The show follows Tim (Dildarian), a rudderless 25-year-old who’s in a typically—for a sitcom—improbable relationship with the beautiful, ambitious Amy (Mary Jane Otto). He holds down a vague job at the vaguely named Omnicorp, where he works with his friends Stu (Nick Kroll) and Rodney (Matt Johnson). He’s as likable as Jim Halpert, but nowhere near as capable, which means that all of his efforts at professional advancement end in catastrophe, for himself and anyone in his proximity. His boss—voiced by Peter Giles and usually referred to as The Boss, even by himself—doesn’t help Tim move up the corporate ladder so much as place him in a maze like a mouse, one who has to take responsibility for pooping in the elevator.
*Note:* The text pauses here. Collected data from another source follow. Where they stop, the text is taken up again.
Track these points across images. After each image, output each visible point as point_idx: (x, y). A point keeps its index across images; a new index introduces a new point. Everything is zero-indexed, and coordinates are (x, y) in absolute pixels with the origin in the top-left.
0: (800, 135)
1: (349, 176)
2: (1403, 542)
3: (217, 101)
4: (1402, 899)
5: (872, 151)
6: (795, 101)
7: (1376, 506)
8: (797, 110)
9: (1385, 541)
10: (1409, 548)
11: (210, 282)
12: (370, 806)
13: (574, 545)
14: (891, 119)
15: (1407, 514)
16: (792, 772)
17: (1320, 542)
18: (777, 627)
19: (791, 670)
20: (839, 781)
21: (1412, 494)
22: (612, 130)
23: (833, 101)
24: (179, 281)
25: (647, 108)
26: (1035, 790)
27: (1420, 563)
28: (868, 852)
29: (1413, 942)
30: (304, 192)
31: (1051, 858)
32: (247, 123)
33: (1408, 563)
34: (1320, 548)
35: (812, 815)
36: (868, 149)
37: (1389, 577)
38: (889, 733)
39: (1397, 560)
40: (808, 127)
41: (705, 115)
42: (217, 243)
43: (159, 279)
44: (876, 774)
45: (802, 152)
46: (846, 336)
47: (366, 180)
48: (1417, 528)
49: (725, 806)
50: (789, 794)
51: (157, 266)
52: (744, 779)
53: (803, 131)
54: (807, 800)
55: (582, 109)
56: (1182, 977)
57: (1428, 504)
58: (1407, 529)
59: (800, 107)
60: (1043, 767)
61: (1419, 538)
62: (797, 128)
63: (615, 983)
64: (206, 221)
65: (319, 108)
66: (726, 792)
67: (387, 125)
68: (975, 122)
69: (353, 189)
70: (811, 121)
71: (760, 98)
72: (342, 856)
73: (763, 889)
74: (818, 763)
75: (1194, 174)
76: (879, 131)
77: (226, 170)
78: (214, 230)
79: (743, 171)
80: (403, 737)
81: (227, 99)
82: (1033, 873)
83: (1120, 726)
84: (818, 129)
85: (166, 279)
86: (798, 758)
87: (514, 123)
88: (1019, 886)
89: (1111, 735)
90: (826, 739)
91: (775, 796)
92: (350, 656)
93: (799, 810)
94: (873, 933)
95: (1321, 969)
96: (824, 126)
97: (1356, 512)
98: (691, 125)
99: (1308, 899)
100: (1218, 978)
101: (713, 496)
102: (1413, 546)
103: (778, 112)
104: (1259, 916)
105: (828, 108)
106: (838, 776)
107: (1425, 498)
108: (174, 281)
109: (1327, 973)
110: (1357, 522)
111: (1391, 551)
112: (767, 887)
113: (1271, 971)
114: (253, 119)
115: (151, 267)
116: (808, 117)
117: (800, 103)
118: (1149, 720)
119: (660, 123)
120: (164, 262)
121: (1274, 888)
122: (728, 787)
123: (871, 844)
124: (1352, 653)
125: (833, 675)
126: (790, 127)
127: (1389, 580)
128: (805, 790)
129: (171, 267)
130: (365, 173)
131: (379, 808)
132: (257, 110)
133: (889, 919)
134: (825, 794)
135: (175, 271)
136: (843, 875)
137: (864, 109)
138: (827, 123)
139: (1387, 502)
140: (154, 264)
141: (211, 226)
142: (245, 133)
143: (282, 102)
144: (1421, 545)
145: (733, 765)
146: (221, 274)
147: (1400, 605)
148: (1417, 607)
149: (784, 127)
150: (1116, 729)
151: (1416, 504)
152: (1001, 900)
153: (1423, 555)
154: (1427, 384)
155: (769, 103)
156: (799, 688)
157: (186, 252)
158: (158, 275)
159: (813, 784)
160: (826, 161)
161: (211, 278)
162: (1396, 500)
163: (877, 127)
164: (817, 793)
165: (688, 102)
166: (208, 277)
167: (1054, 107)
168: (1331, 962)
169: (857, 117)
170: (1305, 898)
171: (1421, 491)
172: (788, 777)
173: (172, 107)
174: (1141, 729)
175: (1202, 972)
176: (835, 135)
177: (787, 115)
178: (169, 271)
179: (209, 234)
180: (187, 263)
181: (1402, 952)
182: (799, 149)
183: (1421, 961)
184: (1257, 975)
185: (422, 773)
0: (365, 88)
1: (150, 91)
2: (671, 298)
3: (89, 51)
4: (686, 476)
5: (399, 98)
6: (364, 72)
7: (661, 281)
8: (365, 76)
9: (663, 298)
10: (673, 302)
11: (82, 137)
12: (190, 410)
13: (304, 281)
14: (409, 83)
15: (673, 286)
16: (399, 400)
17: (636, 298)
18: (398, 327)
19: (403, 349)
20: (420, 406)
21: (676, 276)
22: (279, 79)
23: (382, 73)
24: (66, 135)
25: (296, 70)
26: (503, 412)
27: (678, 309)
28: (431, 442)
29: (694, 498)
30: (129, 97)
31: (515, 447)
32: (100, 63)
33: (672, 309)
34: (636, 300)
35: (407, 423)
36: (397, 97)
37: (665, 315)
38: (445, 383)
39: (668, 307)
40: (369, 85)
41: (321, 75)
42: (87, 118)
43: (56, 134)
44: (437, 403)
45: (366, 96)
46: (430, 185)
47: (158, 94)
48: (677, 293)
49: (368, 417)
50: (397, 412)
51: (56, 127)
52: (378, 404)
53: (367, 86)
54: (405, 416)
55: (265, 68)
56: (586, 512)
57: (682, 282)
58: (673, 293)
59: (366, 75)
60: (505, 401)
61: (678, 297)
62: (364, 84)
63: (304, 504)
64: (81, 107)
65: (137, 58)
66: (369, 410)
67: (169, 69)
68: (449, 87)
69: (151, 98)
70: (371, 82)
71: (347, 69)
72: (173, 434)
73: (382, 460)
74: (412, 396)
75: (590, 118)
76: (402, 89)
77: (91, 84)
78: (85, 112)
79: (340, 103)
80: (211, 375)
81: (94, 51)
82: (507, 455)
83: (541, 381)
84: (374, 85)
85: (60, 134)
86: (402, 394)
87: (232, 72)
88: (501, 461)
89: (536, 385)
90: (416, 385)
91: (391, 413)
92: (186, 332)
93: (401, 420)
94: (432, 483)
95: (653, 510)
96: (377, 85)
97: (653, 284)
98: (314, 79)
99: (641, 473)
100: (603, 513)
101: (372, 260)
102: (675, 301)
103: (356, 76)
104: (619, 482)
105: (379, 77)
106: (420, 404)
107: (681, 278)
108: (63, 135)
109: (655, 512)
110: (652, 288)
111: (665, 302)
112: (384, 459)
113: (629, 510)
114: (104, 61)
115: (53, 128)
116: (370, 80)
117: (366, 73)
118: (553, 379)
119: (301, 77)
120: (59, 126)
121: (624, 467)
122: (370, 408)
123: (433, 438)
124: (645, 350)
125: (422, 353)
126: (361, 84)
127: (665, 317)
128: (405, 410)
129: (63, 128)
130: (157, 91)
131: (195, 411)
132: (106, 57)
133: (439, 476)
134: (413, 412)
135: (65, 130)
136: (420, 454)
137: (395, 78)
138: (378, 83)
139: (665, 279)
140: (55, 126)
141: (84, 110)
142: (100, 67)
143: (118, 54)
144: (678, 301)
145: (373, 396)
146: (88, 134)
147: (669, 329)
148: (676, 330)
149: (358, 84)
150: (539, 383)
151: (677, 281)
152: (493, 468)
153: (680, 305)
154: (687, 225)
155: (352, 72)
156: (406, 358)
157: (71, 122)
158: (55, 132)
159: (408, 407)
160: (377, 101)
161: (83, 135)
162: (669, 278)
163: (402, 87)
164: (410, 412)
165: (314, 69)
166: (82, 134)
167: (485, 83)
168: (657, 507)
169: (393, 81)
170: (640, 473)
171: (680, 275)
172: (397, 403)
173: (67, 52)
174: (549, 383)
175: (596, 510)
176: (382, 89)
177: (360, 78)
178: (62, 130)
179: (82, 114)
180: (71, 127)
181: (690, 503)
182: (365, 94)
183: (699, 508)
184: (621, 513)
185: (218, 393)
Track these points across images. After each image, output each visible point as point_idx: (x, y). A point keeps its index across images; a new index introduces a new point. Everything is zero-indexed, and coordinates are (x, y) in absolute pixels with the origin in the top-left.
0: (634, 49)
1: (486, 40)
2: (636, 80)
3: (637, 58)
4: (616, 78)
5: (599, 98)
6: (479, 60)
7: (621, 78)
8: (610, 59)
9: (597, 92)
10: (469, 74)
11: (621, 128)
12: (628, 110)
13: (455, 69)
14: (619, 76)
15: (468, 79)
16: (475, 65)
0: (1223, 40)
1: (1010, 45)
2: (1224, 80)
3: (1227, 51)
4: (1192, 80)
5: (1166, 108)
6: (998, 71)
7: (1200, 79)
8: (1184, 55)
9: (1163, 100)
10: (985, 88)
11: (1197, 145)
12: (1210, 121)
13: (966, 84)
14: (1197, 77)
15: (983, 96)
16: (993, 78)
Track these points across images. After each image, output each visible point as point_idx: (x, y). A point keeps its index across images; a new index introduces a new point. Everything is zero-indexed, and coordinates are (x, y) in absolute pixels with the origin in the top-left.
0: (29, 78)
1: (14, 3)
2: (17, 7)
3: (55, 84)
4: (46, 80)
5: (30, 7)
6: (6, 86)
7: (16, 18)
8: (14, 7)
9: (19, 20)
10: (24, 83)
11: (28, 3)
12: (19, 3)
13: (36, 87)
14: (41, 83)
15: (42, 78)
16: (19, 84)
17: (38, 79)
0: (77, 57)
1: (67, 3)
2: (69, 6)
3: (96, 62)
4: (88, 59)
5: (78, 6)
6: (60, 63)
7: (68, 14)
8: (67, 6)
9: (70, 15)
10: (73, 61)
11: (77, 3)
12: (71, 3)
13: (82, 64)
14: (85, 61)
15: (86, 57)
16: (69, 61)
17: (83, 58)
Tim also shares the luck—and occasionally, disposition—of Curb’s protagonist, which means he bungles most social interactions. An early episode sees him enthralled by a “cool” priest (Rick Gomez), which leads to him “jokingly” objecting to Amy sister’s wedding. But he has no one to blame but himself when he’s caught fondling Amy’s grandmother, or when he charges $185,000 to his corporate card and ends up forfeiting his salary for two years (well, maybe some of the fault there goes to the hostage taker). And just like Larry, Tim’s attempts at good deeds frequently lead to ruin.

Though The Life & Times Of Tim never featured anyone was sublimely profane as Susie Essman, it did wrangle nearly as many top-notch guest stars as Curb. Jon Daly, Andy Daly, Missi Pyle, Rachael Harris, Jennifer Coolidge, Melanie Lynskey, Bob Odenkirk, Chris Parnell, Jason Mantzoukas... the list goes on. The core cast more than held its own, though, but it’s Dildarian’s deadpan delivery that really sells the bizarre departures and borderline jokes. As the bemused figure at the center of growing chaos, Tim cuts a sympathetic figure. But the writing makes it clear that he’s every bit as complicit as his scheming boss, co-workers, and anyone else he has the misfortune of meeting (it always ends badly).


I suppose I keep coming back to Curb Your Enthusiasm because after bingeing The Life & Times Of Tim, I realized how great it works as a cringe comedy. It’s got it all: deceptively simple setups, ulterior motives, and head-shaking denouements. But, at just 12 minutes each, the episodes wrap before they can really set teeth on edge. Dildarian wasn’t able to find a new home for the show after HBO declined to move forward post-third season, but Tim did eventually make his way to live-action setting on Kroll Show, his “just go with it” approach landing him in a game of “Gigolo Horse.”